On the basis of available data on the crystal structure (PDB data base entry 1UBI) using computerized analysis the positions of those amino acids in the ubiquitin protein scaffold could be localized the side chains of which are exposed to the surface i.e. to the solvent or a potential binding partner. The positions selected are localized in spatial proximity to each other at the beginning of the first aminoterminal beta sheet strand (pos. 2, 4, 6) as well as in the loop (pos. 62, 63) and at the beginning of the carboxyterminal beta sheet strand (pos. 64, 65, 66), respectively, forming with their amino acid side chains a contiguous region on the surface of ubiquitin. In this way, a surface-exposed hypervariable region was generated by random amino acid substitutions in the analyzed region on the still intact protein structure of ubiquitin (PCT/EP2004/005730, unpublished).

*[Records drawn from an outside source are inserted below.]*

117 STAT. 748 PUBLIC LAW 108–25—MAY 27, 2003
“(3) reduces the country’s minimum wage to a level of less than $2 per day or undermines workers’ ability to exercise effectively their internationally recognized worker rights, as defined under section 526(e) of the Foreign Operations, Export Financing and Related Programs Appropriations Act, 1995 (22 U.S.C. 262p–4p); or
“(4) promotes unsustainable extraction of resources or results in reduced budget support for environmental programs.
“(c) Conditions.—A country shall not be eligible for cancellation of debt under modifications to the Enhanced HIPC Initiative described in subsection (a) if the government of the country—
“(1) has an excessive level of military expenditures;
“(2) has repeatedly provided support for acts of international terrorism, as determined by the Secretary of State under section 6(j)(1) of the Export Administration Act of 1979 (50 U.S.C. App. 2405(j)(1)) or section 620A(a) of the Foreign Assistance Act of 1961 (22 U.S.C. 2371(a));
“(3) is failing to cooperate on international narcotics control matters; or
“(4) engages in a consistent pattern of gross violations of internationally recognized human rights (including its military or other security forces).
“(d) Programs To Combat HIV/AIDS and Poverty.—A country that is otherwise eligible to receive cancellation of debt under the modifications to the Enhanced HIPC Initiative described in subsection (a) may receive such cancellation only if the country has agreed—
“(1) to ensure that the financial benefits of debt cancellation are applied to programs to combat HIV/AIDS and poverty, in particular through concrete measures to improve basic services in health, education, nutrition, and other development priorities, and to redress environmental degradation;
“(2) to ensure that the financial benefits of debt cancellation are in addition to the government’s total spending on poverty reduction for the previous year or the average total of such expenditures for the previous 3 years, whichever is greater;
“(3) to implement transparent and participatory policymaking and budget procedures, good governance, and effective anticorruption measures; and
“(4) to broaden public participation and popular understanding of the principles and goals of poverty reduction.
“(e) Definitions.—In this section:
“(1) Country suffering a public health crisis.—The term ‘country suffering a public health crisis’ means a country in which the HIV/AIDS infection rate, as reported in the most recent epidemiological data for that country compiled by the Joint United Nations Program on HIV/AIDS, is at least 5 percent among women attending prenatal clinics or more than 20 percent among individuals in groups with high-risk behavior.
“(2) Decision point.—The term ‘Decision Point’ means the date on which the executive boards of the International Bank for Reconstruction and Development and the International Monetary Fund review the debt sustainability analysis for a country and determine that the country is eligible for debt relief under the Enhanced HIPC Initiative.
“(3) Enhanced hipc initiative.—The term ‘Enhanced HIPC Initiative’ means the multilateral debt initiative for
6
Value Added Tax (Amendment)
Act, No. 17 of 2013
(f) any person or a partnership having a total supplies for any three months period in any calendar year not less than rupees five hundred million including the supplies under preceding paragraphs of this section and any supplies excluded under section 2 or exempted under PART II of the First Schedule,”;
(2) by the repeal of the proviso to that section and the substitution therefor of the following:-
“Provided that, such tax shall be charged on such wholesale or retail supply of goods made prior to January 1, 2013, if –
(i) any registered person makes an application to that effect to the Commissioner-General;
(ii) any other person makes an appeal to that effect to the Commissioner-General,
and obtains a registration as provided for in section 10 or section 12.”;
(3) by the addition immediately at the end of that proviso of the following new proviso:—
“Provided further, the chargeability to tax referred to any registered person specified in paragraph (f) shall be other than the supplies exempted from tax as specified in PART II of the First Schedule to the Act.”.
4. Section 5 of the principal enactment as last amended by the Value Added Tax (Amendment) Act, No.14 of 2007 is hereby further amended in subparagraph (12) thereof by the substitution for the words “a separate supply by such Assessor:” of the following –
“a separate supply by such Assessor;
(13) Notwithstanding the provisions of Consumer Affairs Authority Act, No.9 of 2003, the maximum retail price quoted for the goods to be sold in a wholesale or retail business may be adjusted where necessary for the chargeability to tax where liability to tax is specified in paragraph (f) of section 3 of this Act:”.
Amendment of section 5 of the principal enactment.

The generation of an artificial binding surface on a beta sheet protein represents a novel and interesting alternative to conventional antibodies. Evidence was obtained that a new, artificially generated binding site on the surface of gamma-crystallins or ubiquitin-like proteins results in functional binding molecules (DE 19932688 A1) (PCT/EP2004/005730, unpublished).
However, up to now there was no suggestion or indication as to the coupling of these polypeptide molecules to another component to form a conjugate rendering them useful for diagnostic, therapeutic and analytic applications without encountering a loss of function of one of the two or of both components.